Father Eusebio Kino, of whom I have already spoken, formulated a plan in or about 1710 for establishing, or re-establishing, a mission in the villages of the Moquis, from which the Franciscans had been driven in the great revolt and to which they had never permanently returned. Questions of ecclesiastical jurisdiction seem to have had something to do with delaying the execution of the plan, which was really one for the spiritual and temporal conquest of the Apache, by moving out against him from all sides, and which would doubtless have met with good results had not Kino died at the mission of Madalena a few months after. Father Sotomayor, another Jesuit, one of Kino’s companions, advanced from the “Pimeria,” or country of the Pimas, in which Tucson has since grown up, to and across the Salt River on the north, in an unsuccessful attempt to begin negotiations with the Apaches.

The overthrow of the Spanish power afforded another opportunity to the Apache to play his cards for all they were worth; and for fully fifty years he was undisputed master of Northwestern Mexico—the disturbed condition of public affairs south of the Rio Grande, the war between the United States and the Mexican Republic, and our own Civil War, being additional factors in the equation from which the Apache reaped the fullest possible benefit.

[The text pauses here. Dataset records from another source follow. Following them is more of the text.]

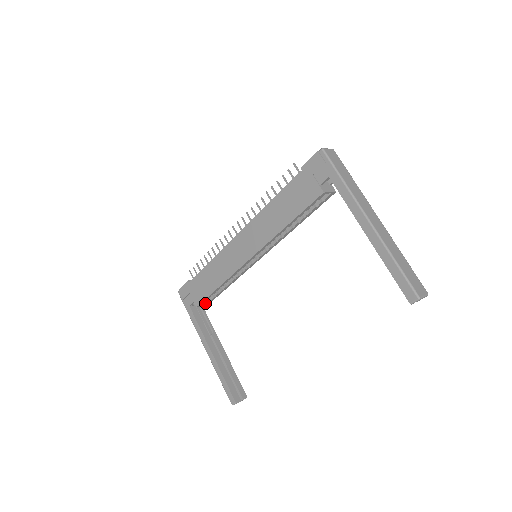
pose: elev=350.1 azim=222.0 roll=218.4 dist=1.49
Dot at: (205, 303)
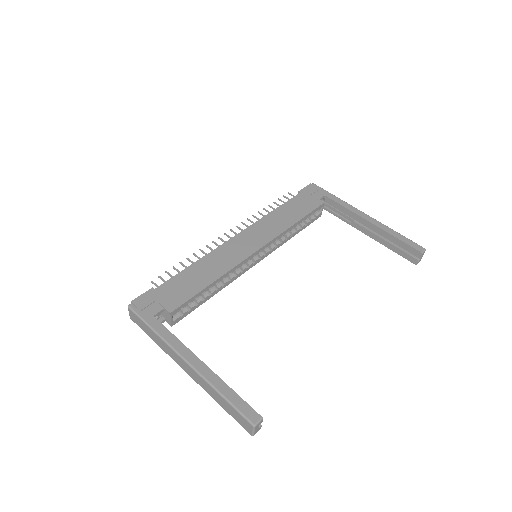
Dot at: (172, 319)
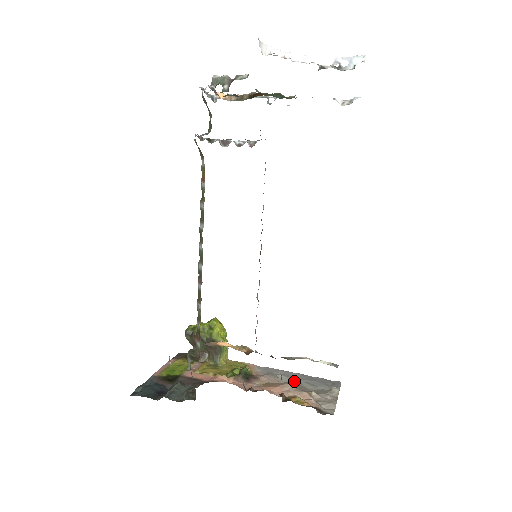
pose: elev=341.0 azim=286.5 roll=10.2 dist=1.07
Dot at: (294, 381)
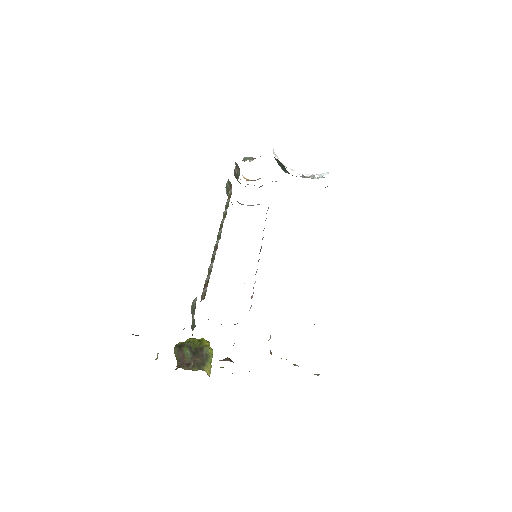
Dot at: occluded
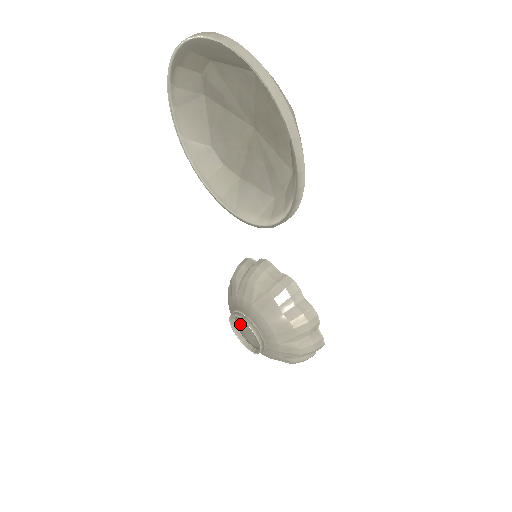
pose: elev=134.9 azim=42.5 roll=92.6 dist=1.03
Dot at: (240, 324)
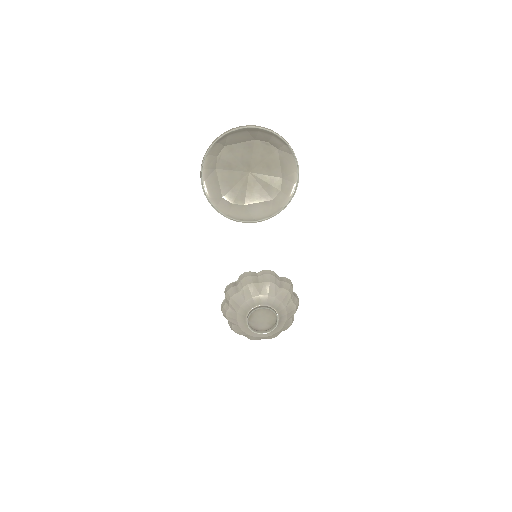
Dot at: (254, 320)
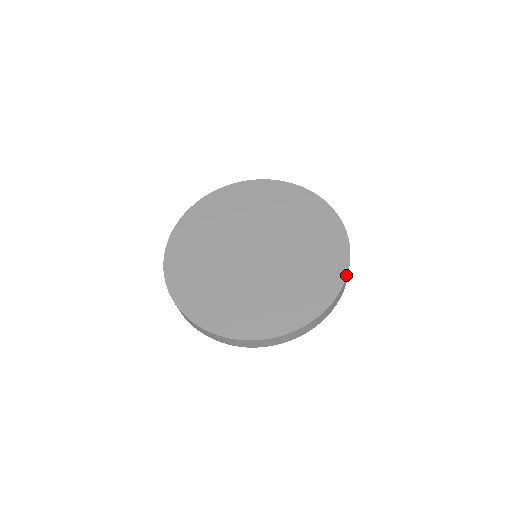
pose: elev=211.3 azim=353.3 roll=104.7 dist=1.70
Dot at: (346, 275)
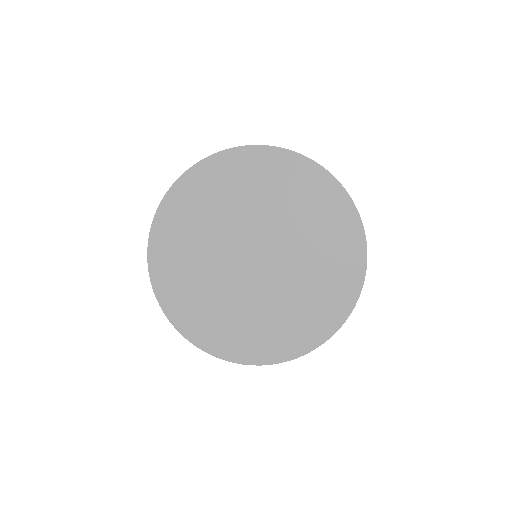
Dot at: (287, 360)
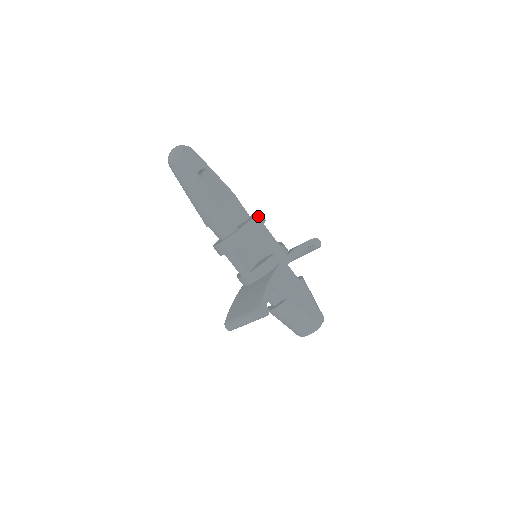
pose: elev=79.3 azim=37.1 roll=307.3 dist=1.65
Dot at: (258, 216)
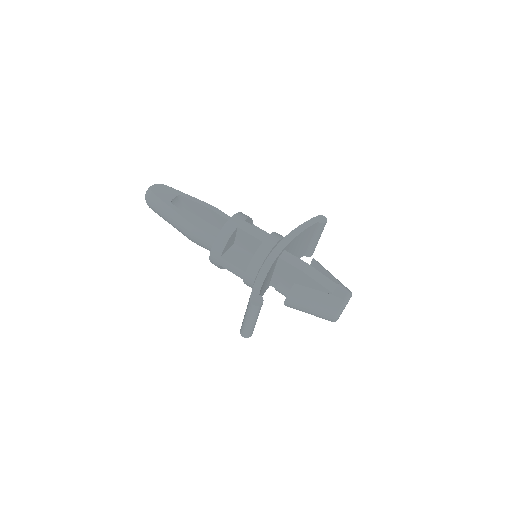
Dot at: (236, 215)
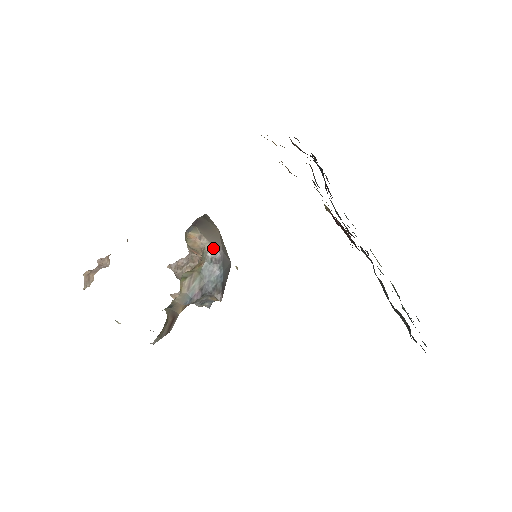
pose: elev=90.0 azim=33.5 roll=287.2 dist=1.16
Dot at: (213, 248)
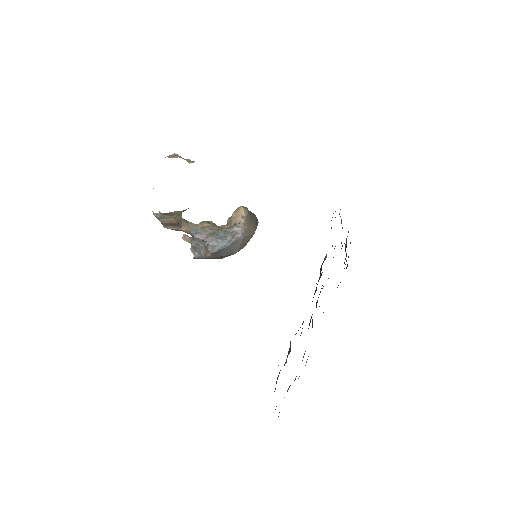
Dot at: (241, 229)
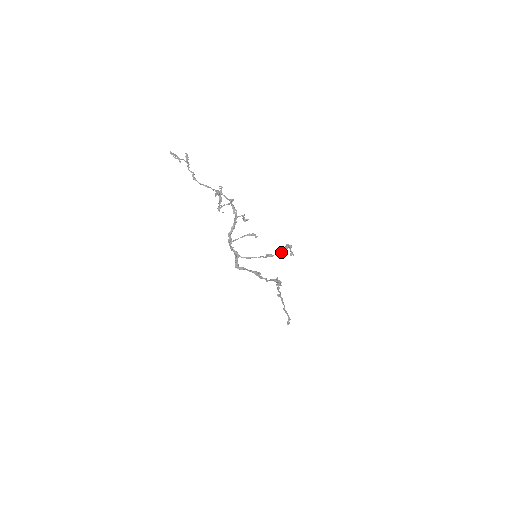
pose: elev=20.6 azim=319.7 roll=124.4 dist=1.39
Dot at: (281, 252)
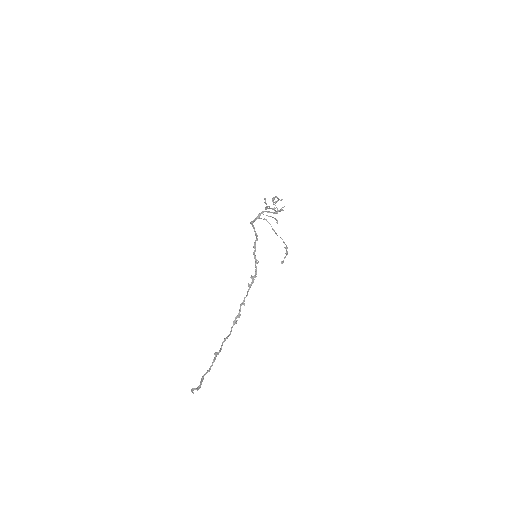
Dot at: occluded
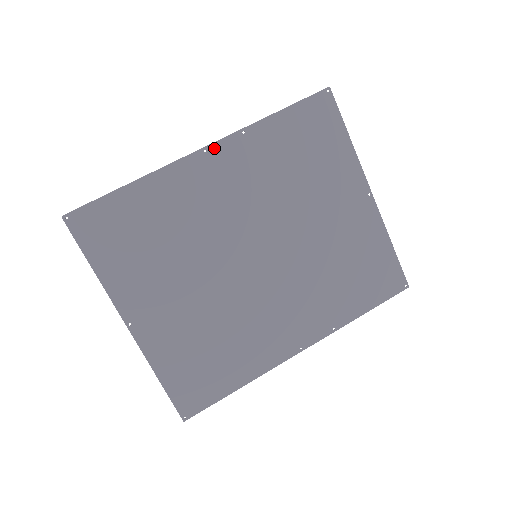
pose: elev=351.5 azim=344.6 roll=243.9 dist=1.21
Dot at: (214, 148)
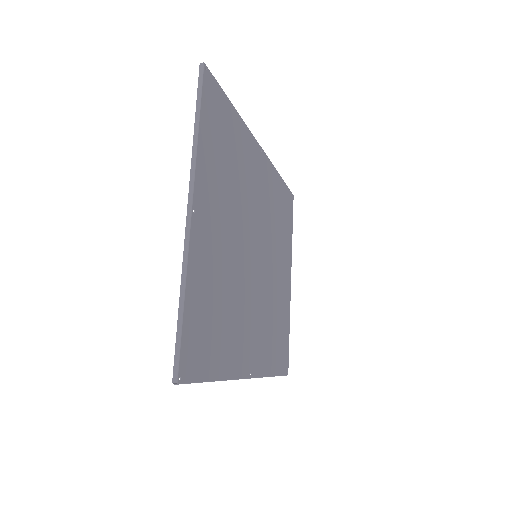
Dot at: (264, 155)
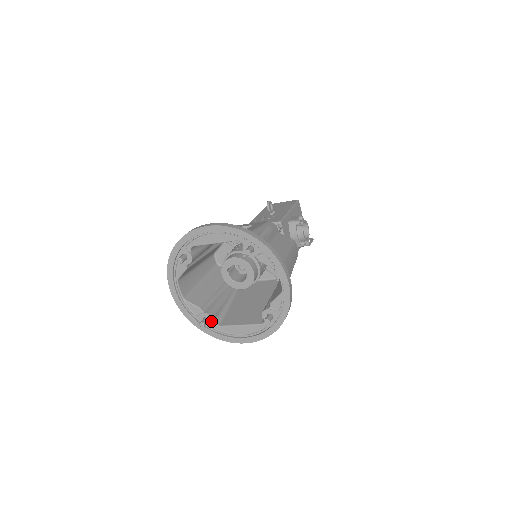
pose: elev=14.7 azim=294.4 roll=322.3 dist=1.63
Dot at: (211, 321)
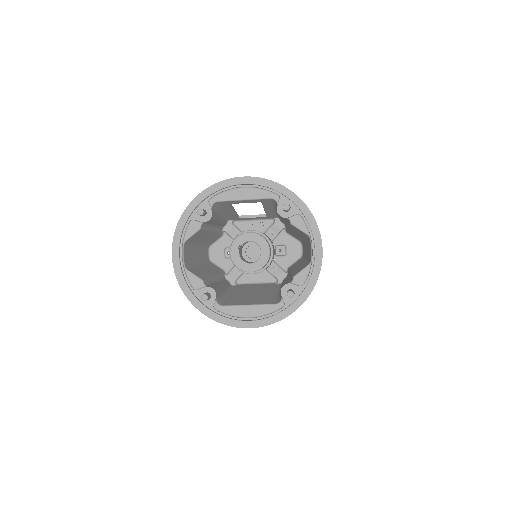
Dot at: (214, 298)
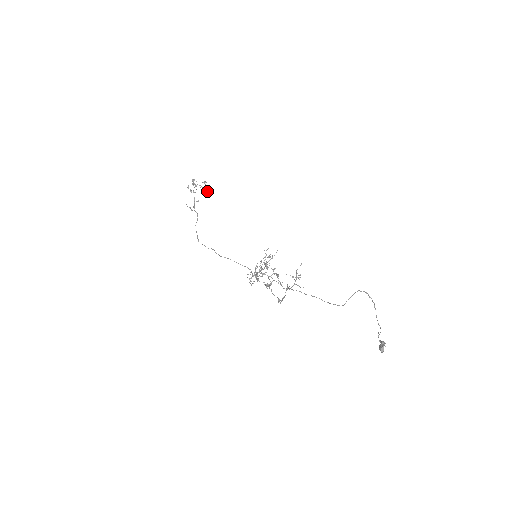
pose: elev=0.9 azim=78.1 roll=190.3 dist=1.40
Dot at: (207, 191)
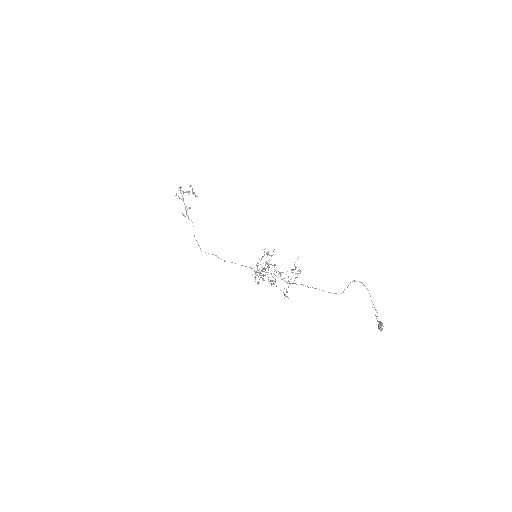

It is difficult to give a fair description of the personal appearance of the Apaches, because there is no uniform type to which reference can be made; both in physique and in facial lineaments there seem to be two distinct classes among them. Many of the tribes are scarcely above medium size, although they look to be still smaller from their great girth of chest and width of shoulders. Many others are tall, well-made, and straight as arrows. There are long-headed men, with fine brows, aquiline noses, well-chiselled lips and chins, and flashing eyes; and there are others with the flat occiput, flat nose, open nostrils, thin, everted lips, and projecting chins.